Não existe uma razão para não usar o NP, mas sim um conceito de aventura. Eu sempre fui adepto das aventuras as mais realistas possíveis. Realistas em que sentido em M&M? Realistas no sentido de que nem sempre encontramos desafios condizentes com a nossa capacidade de enfrentá-los.

Muitas vezes ao dobrar uma esquina, esperando enfrentar um mero capanga, podemos, por que não, dar de cara com o maquiavélico chefe, o boss, o vilão da aventura? Enfrentar um desafio muito maior do que nossa capacidade é um elemento que deveria ser apresentado aos grupos.

Essa situação díspar acrescenta um novo nível de diversão às sessões de M&M. O grupo terá que encontrar uma forma de fugir, ponderando a situação limite em que se encontram, ou poderão tentar, ultrapassando todos os desafios e problemas, superar o desafio. Claro que podem simplesmente morrer miseravelmente.

Mas o que importa é que “dar de cara” com uma situação que está além de suas possibilidades trás um elemento muito interessante para as aventuras – o elemento da escolha, da ponderação.


Logo de cara, em qualquer sistema, ou na grande maioria deles, sempre que um grupo de jogadores encontra um ou vários adversários ele já sabe de antemão que no mínimo este é um desafio possível. O grupo sabe que na grande maioria das vezes aquele desafio poderá ser ultrapassado e que o mestre sempre coloca uma ou mais formas e possibilidades de o matar. Isso é quase que um direcionamento. Para alguns isso é apenas um amontoado de situação que inevitavelmente levarão à um crescimento do nível do jogador. Como eu já disse, isso ajuda em muito o mestre, mas para mim ainda é chato e pode muito bem tornar uma aventura enfadonha se nas mãos de um mestre sem grande habilidade narrativa e de construção de enredo.

Em uma aventura sem o uso do NP como limitante, os jogadores vão se deparar com os desafios e nunca saberão se são meros capangas ou algum tipo de boss. A dúvida imperará antes de qualquer ação e isso trará uma emoção que sei que a grande maioria ainda não experimentou. Os PCs terão maior liberdade ainda, uma liberdade real, uma liberdade vívida, a liberdade de poderem morrem à qualquer passo em falso. Os jogadores terão de se esquivar de combates, fugir de adversários, superar limites inimagináveis, em última análise, terão de suar sangue para avançar na campanha.
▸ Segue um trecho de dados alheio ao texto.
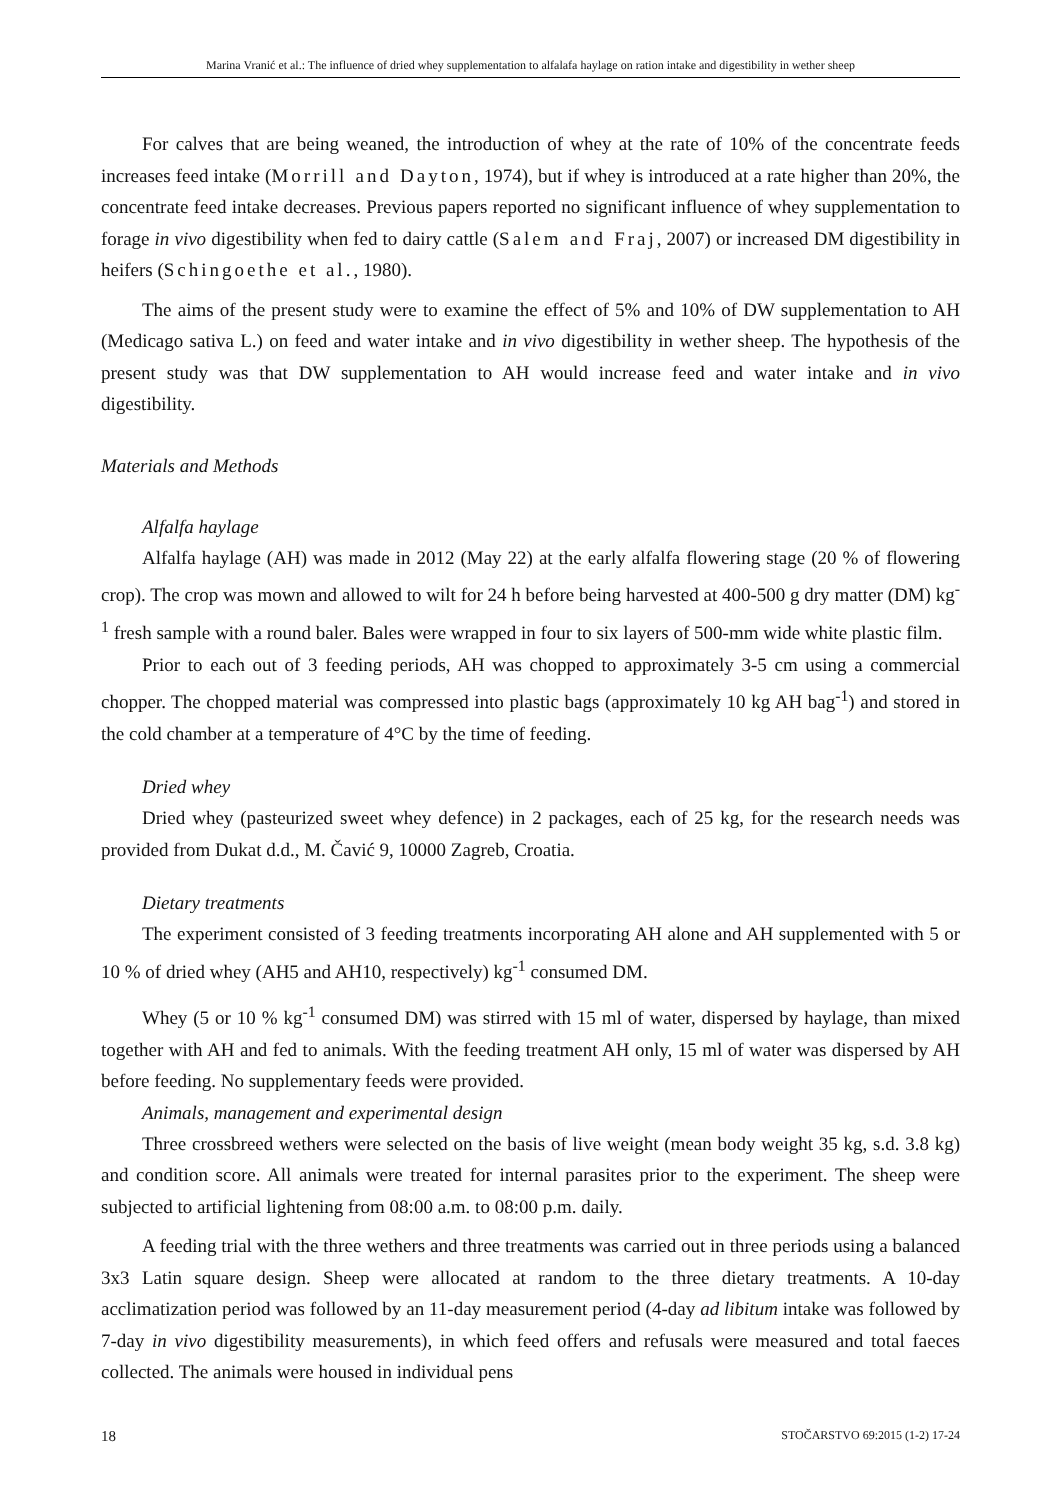Marina Vranić et al.: The influence of dried whey supplementation to alfalafa haylage on ration intake and digestibility in wether sheep
For calves that are being weaned, the introduction of whey at the rate of 10% of the concentrate feeds increases feed intake (Morrill and Dayton, 1974), but if whey is introduced at a rate higher than 20%, the concentrate feed intake decreases. Previous papers reported no significant influence of whey supplementation to forage in vivo digestibility when fed to dairy cattle (Salem and Fraj, 2007) or increased DM digestibility in heifers (Schingoethe et al., 1980).
The aims of the present study were to examine the effect of 5% and 10% of DW supplementation to AH (Medicago sativa L.) on feed and water intake and in vivo digestibility in wether sheep. The hypothesis of the present study was that DW supplementation to AH would increase feed and water intake and in vivo digestibility.
Materials and Methods
Alfalfa haylage
Alfalfa haylage (AH) was made in 2012 (May 22) at the early alfalfa flowering stage (20 % of flowering crop). The crop was mown and allowed to wilt for 24 h before being harvested at 400-500 g dry matter (DM) kg<sup>-1</sup> fresh sample with a round baler. Bales were wrapped in four to six layers of 500-mm wide white plastic film.
Prior to each out of 3 feeding periods, AH was chopped to approximately 3-5 cm using a commercial chopper. The chopped material was compressed into plastic bags (approximately 10 kg AH bag<sup>-1</sup>) and stored in the cold chamber at a temperature of 4°C by the time of feeding.
Dried whey
Dried whey (pasteurized sweet whey defence) in 2 packages, each of 25 kg, for the research needs was provided from Dukat d.d., M. Čavić 9, 10000 Zagreb, Croatia.
Dietary treatments
The experiment consisted of 3 feeding treatments incorporating AH alone and AH supplemented with 5 or 10 % of dried whey (AH5 and AH10, respectively) kg<sup>-1</sup> consumed DM.
Whey (5 or 10 % kg<sup>-1</sup> consumed DM) was stirred with 15 ml of water, dispersed by haylage, than mixed together with AH and fed to animals. With the feeding treatment AH only, 15 ml of water was dispersed by AH before feeding. No supplementary feeds were provided.
Animals, management and experimental design
Three crossbreed wethers were selected on the basis of live weight (mean body weight 35 kg, s.d. 3.8 kg) and condition score. All animals were treated for internal parasites prior to the experiment. The sheep were subjected to artificial lightening from 08:00 a.m. to 08:00 p.m. daily.
A feeding trial with the three wethers and three treatments was carried out in three periods using a balanced 3x3 Latin square design. Sheep were allocated at random to the three dietary treatments. A 10-day acclimatization period was followed by an 11-day measurement period (4-day ad libitum intake was followed by 7-day in vivo digestibility measurements), in which feed offers and refusals were measured and total faeces collected. The animals were housed in individual pens
18 STOČARSTVO 69:2015 (1-2) 17-24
Essa situação sempre me atraiu muito e posso dizer que meus melhores momentos no mundo do RPG foram dentro desta incerteza, mesmo nas mortes foram memoráveis e extremamente apreciadas. Muitos torcem o nariz para essa alternativa, pois temos enraizada aquela noção de que a diversão está associada diretamente ao sucesso, à vitória, à superação dos outros. Posso dizer, ou acredito, que essa seja apenas uma das possibilidades de diversão, e não podemos de forma alguma restringir tudo apenas à esta concepção.

Falando agora exclusivamente do uso do NP na criação do personagem, isso pode ser revisto também. Mas aqui temos que ter um cuidado maior. Como já disse, sofremos de um mal nos últimos tempos de que os PCs têm de ser “o máximo”, eles têm de conseguir superar qualquer um, eles têm de ser os melhores. Para muitos, a construção de um personagem é apenas a oportunidade de mostrar ao outros como o jogador é bom e como ele consegue criar um personagem indestrutível e imbatível. A obrigatoriedade do NP foi criada por causa desses estranhos jogadores.
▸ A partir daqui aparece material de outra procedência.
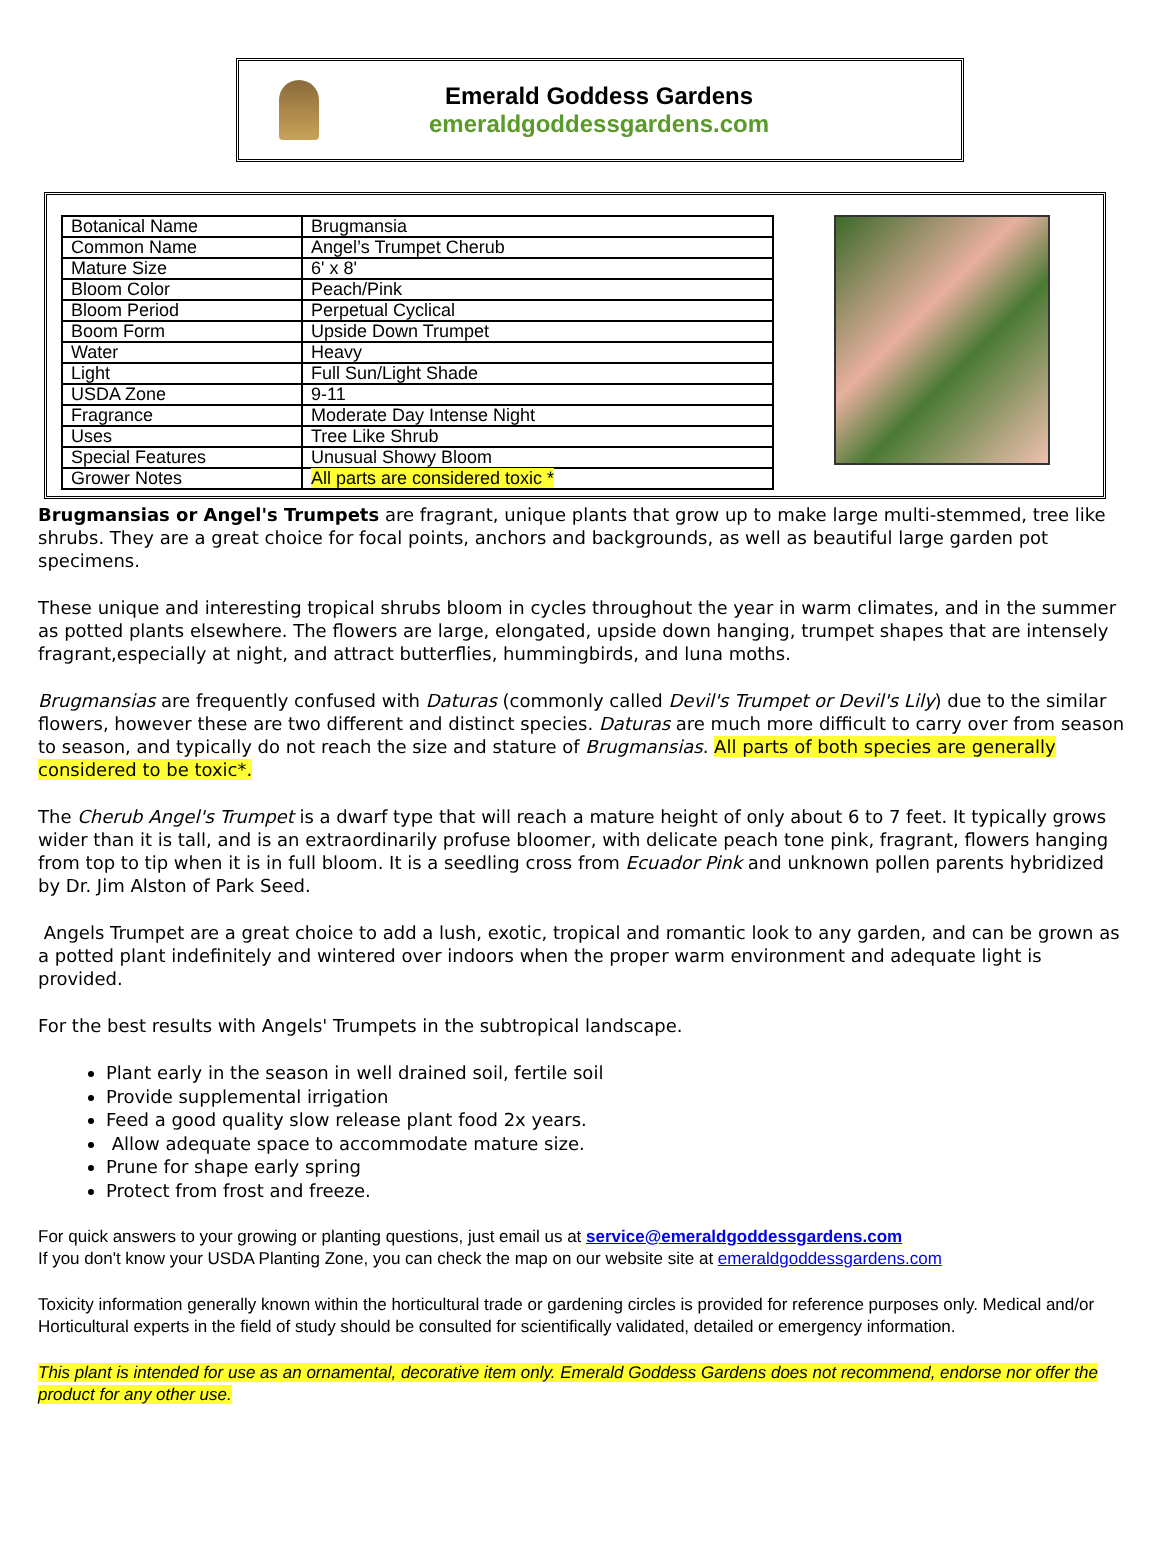Emerald Goddess Gardens
emeraldgoddessgardens.com
| Botanical Name | Brugmansia |
| Common Name | Angel’s Trumpet Cherub |
| Mature Size | 6' x 8' |
| Bloom Color | Peach/Pink |
| Bloom Period | Perpetual Cyclical |
| Boom Form | Upside Down Trumpet |
| Water | Heavy |
| Light | Full Sun/Light Shade |
| USDA Zone | 9-11 |
| Fragrance | Moderate Day Intense Night |
| Uses | Tree Like Shrub |
| Special Features | Unusual Showy Bloom |
| Grower Notes | All parts are considered toxic * |
Brugmansias or Angel's Trumpets are fragrant, unique plants that grow up to make large multi-stemmed, tree like shrubs. They are a great choice for focal points, anchors and backgrounds, as well as beautiful large garden pot specimens.
These unique and interesting tropical shrubs bloom in cycles throughout the year in warm climates, and in the summer as potted plants elsewhere. The flowers are large, elongated, upside down hanging, trumpet shapes that are intensely fragrant,especially at night, and attract butterflies, hummingbirds, and luna moths.
Brugmansias are frequently confused with Daturas (commonly called Devil's Trumpet or Devil's Lily) due to the similar flowers, however these are two different and distinct species. Daturas are much more difficult to carry over from season to season, and typically do not reach the size and stature of Brugmansias. All parts of both species are generally considered to be toxic*.
The Cherub Angel's Trumpet is a dwarf type that will reach a mature height of only about 6 to 7 feet. It typically grows wider than it is tall, and is an extraordinarily profuse bloomer, with delicate peach tone pink, fragrant, flowers hanging from top to tip when it is in full bloom. It is a seedling cross from Ecuador Pink and unknown pollen parents hybridized by Dr. Jim Alston of Park Seed.
Angels Trumpet are a great choice to add a lush, exotic, tropical and romantic look to any garden, and can be grown as a potted plant indefinitely and wintered over indoors when the proper warm environment and adequate light is provided.
For the best results with Angels' Trumpets in the subtropical landscape.
Plant early in the season in well drained soil, fertile soil
Provide supplemental irrigation
Feed a good quality slow release plant food 2x years.
Allow adequate space to accommodate mature size.
Prune for shape early spring
Protect from frost and freeze.
For quick answers to your growing or planting questions, just email us at service@emeraldgoddessgardens.com
If you don't know your USDA Planting Zone, you can check the map on our website site at emeraldgoddessgardens.com
Toxicity information generally known within the horticultural trade or gardening circles is provided for reference purposes only. Medical and/or Horticultural experts in the field of study should be consulted for scientifically validated, detailed or emergency information.
This plant is intended for use as an ornamental, decorative item only. Emerald Goddess Gardens does not recommend, endorse nor offer the product for any other use.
Caso venhamos a desconsiderar os limites impostos pelo NP para a criação dos personagens, é imperativo que comecemos com uma verdadeira doutrinação com os jogadores. A criação de um personagem deveria, deve, seguir um conceito, uma forma de agir, deve deixar de ser uma criação pelo simples ímpeto de ser ‘perfeito’. Todas as vezes que experimentei isso, tanto como mestre como jogador, a conversa e o debate entre o grupo ajudava muito. Isso fazia com que a prévia da sessão em si fosse tão divertida quanto o jogo propriamente dito.
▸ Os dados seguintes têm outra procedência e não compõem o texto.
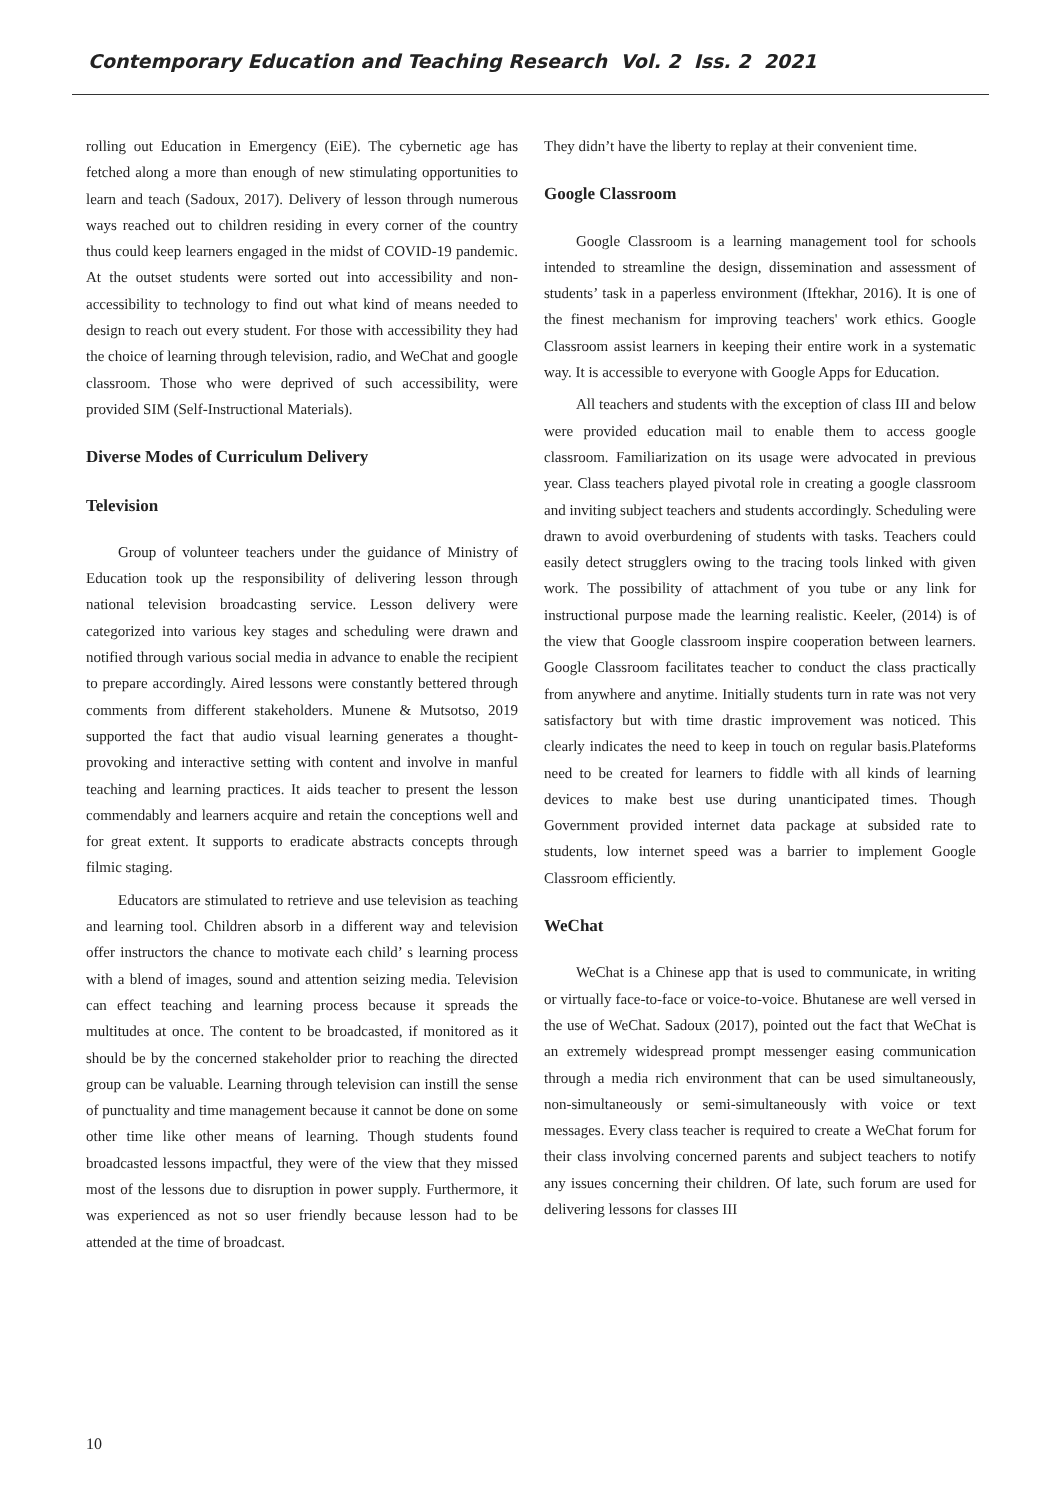Contemporary Education and Teaching Research Vol. 2 Iss. 2 2021
rolling out Education in Emergency (EiE). The cybernetic age has fetched along a more than enough of new stimulating opportunities to learn and teach (Sadoux, 2017). Delivery of lesson through numerous ways reached out to children residing in every corner of the country thus could keep learners engaged in the midst of COVID-19 pandemic. At the outset students were sorted out into accessibility and non- accessibility to technology to find out what kind of means needed to design to reach out every student. For those with accessibility they had the choice of learning through television, radio, and WeChat and google classroom. Those who were deprived of such accessibility, were provided SIM (Self-Instructional Materials).
Diverse Modes of Curriculum Delivery
Television
Group of volunteer teachers under the guidance of Ministry of Education took up the responsibility of delivering lesson through national television broadcasting service. Lesson delivery were categorized into various key stages and scheduling were drawn and notified through various social media in advance to enable the recipient to prepare accordingly. Aired lessons were constantly bettered through comments from different stakeholders. Munene & Mutsotso, 2019 supported the fact that audio visual learning generates a thought-provoking and interactive setting with content and involve in manful teaching and learning practices. It aids teacher to present the lesson commendably and learners acquire and retain the conceptions well and for great extent. It supports to eradicate abstracts concepts through filmic staging.
Educators are stimulated to retrieve and use television as teaching and learning tool. Children absorb in a different way and television offer instructors the chance to motivate each child’ s learning process with a blend of images, sound and attention seizing media. Television can effect teaching and learning process because it spreads the multitudes at once. The content to be broadcasted, if monitored as it should be by the concerned stakeholder prior to reaching the directed group can be valuable. Learning through television can instill the sense of punctuality and time management because it cannot be done on some other time like other means of learning. Though students found broadcasted lessons impactful, they were of the view that they missed most of the lessons due to disruption in power supply. Furthermore, it was experienced as not so user friendly because lesson had to be attended at the time of broadcast.
They didn’t have the liberty to replay at their convenient time.
Google Classroom
Google Classroom is a learning management tool for schools intended to streamline the design, dissemination and assessment of students’ task in a paperless environment (Iftekhar, 2016). It is one of the finest mechanism for improving teachers' work ethics. Google Classroom assist learners in keeping their entire work in a systematic way. It is accessible to everyone with Google Apps for Education.
All teachers and students with the exception of class III and below were provided education mail to enable them to access google classroom. Familiarization on its usage were advocated in previous year. Class teachers played pivotal role in creating a google classroom and inviting subject teachers and students accordingly. Scheduling were drawn to avoid overburdening of students with tasks. Teachers could easily detect strugglers owing to the tracing tools linked with given work. The possibility of attachment of you tube or any link for instructional purpose made the learning realistic. Keeler, (2014) is of the view that Google classroom inspire cooperation between learners. Google Classroom facilitates teacher to conduct the class practically from anywhere and anytime. Initially students turn in rate was not very satisfactory but with time drastic improvement was noticed. This clearly indicates the need to keep in touch on regular basis.Plateforms need to be created for learners to fiddle with all kinds of learning devices to make best use during unanticipated times. Though Government provided internet data package at subsided rate to students, low internet speed was a barrier to implement Google Classroom efficiently.
WeChat
WeChat is a Chinese app that is used to communicate, in writing or virtually face-to-face or voice-to-voice. Bhutanese are well versed in the use of WeChat. Sadoux (2017), pointed out the fact that WeChat is an extremely widespread prompt messenger easing communication through a media rich environment that can be used simultaneously, non-simultaneously or semi-simultaneously with voice or text messages. Every class teacher is required to create a WeChat forum for their class involving concerned parents and subject teachers to notify any issues concerning their children. Of late, such forum are used for delivering lessons for classes III
10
Para que esta modalidade funcione é preciso que o jogador veja o personagem como uma forma de vivenciar algo e não apenas uma desculpa para vencer, vencer e vencer. Ele precisa perceber que um belo background e um personagem ‘único’ valem mais que mil vitórias sem sentido.

A questão das adaptações
As adaptações são um capítulo à parte quando falamos sobre NP. Quando adaptamos qualquer personagem de qualquer origem – cinema, quadrinho, literatura ou game – temos que ter claro que ele não tem a pretensão de ser minimamente coerente dentro das mecânicas do RPG. Nosso desejo de adaptá-lo é o único elemento que o liga ao RPG.

Tendo isso claro nos resta uma pergunta. O que pretendemos com a adaptação – fidelidade ao personagem em si ou fidelidade o sistema em questão?

Para essa pergunta também não uma resposta correta. Para mim, e esta é uma visão muito pessoal, as adaptações necessitam ser fiéis ao personagem. Como eu já tenho a minha visão peculiar com relação ao NP, como externei neste pequeno artigo, não me é difícil fazer as adaptações meramente com relação ao personagem. O M&M é um RPG de super-heróis e dentro deste universo o que menos temos é coerência e equilíbrio. Seria impossível imaginar que seria possível montar um personagem seguindo regras que proporcionem equilíbrio. Não que seja impossível montar uma adaptação dentro deste ou daquele NP, mas nunca será nem parecido com o personagem que lemos ou assistimos. Não acredita? Faça a experiência e experimente adaptar um personagem de sua escolha com e sem limites de NP.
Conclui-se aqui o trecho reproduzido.